Numerical study of flow and turbulence through submerged vegetation.


Hyung suk Kim, Moonhyeong Park, Mohamed Nabi, Ichiro Kimura

Monday 29 june 2015

14:50 - 15:05h at Europe 1 & 2 (level 0)

Themes: (T) Hydro-environment, (ST) Ecohydraulics and ecohydrology

Parallel session: 2G. Environment – Ecohydraulic


Vegetation elements obstruct the flow and considerably decrease the mean flow velocities compared to non-vegetation zone. The additional form drag exerted by vegetation significantly affect the velocity distributions, turbulence structures and Reynolds stress profiles, and thus influence sediment transport and water pollutant. Especially, unlike the flow through emergent vegetation, the flow through submerged vegetation creates relatively high velocity gradient and induces a strong shear layer near the top of the vegetation element. An understanding of flow structures and exchange of mass and momentum through submerged vegetation is essential to be successful river restoration.

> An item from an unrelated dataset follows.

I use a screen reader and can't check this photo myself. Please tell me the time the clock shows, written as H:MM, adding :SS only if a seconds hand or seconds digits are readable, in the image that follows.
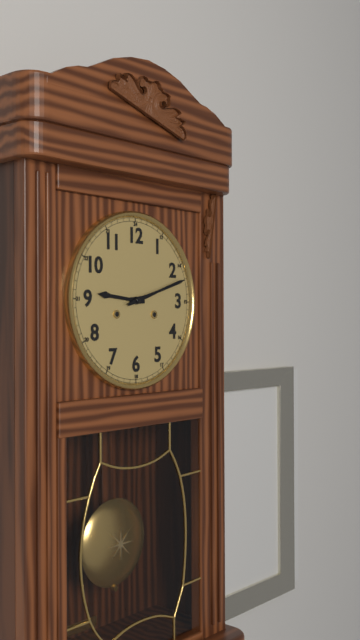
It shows 9:12
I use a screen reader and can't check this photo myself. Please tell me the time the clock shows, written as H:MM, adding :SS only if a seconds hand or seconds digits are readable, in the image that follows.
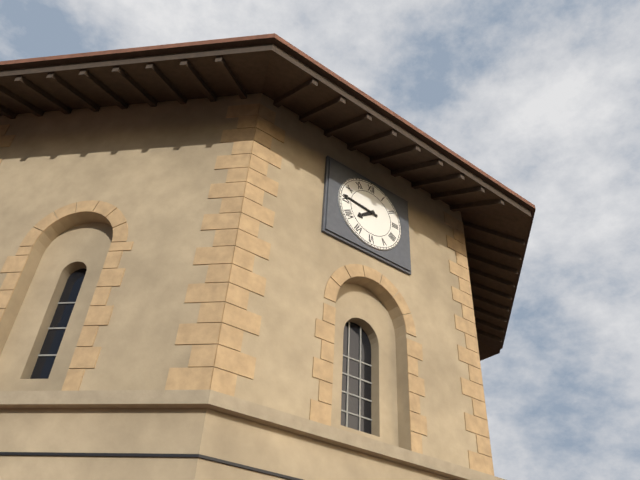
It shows 7:46
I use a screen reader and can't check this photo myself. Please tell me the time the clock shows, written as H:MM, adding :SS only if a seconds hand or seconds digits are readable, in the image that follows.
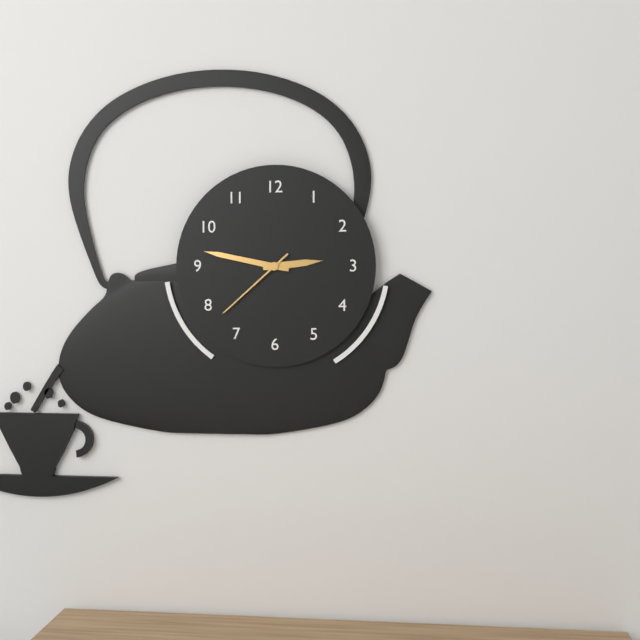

In this paper, we perform LES for open channel flows through submerged matrix cylinders which are regarded as rigid-submerged vegetation. The computational model solves the filtered Navier-Stokes equations on a Cartesian grid with local refinement and employs the ghost-cell immersed boundary method to deal with solid boundaries. The cylinders are explicitly handled by computational grids. First, to validate the present computational model, the computation is conducted on experimental configuration of Liu et al. (2008) who measured streamwise and lateral velocity profiles and turbulence intensities using lase Doppler velocimetry (LDV). A good agreement between computation and measurement is found. The effects on submergence ratio (water depth to vegetation height) and vegetation density are investigated. The presence of the streamwise velocity inflection results in a strong shear layer region near the top of the cylinders and creates high turbulence. The coherent structures are produced above and behind the cylinders and those intensities increase with increasing vegetation density. The large scale vortices, which are a main mechanism of momentum exchange between the vegetation layer and the out of vegetation, are generated above the vegetation and these penetration depths decrease with an increase in the submergence ratio and vegetation density. It is demonstrated that LES can capture large scale vortices originating at the top of vegetation and account for detailed instantaneous flow fields through submerged vegetation.